- [TASK INSTRUCTIONS] The listing below holds a line with "Wenn Abweichungen erkannt werden, sind" and a line with "et l’intérieur de l’habitat).". Reproduce those two lines exactly, plus everything between them.

..........

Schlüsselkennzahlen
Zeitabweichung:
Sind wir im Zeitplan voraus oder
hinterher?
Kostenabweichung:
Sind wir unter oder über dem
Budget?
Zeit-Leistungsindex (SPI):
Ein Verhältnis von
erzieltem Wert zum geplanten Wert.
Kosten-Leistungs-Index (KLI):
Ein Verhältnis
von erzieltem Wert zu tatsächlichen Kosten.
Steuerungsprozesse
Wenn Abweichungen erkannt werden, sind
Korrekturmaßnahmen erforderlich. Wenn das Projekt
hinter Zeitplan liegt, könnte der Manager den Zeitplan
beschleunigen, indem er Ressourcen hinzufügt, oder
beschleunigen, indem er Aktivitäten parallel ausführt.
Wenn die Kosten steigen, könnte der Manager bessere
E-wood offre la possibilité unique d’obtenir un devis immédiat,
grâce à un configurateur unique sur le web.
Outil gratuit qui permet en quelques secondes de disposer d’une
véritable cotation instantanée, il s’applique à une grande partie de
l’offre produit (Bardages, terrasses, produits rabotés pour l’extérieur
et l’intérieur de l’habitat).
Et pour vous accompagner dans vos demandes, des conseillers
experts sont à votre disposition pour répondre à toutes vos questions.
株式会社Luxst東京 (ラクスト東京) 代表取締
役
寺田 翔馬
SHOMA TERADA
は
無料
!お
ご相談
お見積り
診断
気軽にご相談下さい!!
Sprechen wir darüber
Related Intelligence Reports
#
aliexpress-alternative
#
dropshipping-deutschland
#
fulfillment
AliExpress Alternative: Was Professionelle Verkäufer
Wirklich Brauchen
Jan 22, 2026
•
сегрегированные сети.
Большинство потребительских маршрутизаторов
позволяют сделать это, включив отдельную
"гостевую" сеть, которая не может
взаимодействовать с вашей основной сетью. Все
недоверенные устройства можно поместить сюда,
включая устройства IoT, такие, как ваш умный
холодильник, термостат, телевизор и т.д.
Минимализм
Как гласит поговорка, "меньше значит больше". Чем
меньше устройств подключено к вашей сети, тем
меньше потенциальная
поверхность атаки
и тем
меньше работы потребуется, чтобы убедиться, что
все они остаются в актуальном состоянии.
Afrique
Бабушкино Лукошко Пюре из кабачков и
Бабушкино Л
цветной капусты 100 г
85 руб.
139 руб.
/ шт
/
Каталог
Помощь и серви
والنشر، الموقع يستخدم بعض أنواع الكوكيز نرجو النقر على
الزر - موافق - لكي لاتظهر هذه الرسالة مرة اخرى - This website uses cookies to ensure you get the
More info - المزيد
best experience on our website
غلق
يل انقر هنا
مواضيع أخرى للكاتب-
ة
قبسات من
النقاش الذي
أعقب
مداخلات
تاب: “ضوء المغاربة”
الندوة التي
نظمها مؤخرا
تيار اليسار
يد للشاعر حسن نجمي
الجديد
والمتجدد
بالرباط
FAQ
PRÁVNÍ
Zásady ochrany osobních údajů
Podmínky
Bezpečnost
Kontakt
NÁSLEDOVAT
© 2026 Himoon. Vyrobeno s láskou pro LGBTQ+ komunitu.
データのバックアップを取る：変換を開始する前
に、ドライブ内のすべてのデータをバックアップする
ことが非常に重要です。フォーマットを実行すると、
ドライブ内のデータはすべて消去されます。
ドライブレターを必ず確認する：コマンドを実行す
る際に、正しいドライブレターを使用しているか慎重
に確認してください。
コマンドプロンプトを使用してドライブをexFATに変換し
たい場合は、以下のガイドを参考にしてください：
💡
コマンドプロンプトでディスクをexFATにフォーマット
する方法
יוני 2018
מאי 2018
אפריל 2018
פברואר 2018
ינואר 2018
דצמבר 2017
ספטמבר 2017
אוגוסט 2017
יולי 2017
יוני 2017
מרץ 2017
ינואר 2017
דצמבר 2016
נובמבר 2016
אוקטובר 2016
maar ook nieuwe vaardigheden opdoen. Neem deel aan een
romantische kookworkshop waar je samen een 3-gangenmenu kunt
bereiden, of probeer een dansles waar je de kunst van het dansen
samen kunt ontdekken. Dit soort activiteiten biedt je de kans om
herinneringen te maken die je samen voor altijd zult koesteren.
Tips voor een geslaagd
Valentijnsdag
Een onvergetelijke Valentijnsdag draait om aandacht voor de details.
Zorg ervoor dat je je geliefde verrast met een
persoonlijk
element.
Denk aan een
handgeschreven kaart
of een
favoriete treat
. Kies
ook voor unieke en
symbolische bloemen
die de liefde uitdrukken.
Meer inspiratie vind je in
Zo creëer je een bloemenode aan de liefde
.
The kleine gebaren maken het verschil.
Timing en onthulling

..........

- [ANSWER SPACE]
Wenn Abweichungen erkannt werden, sind
Korrekturmaßnahmen erforderlich. Wenn das Projekt
hinter Zeitplan liegt, könnte der Manager den Zeitplan
beschleunigen, indem er Ressourcen hinzufügt, oder
beschleunigen, indem er Aktivitäten parallel ausführt.
Wenn die Kosten steigen, könnte der Manager bessere
E-wood offre la possibilité unique d’obtenir un devis immédiat,
grâce à un configurateur unique sur le web.
Outil gratuit qui permet en quelques secondes de disposer d’une
véritable cotation instantanée, il s’applique à une grande partie de
l’offre produit (Bardages, terrasses, produits rabotés pour l’extérieur
et l’intérieur de l’habitat).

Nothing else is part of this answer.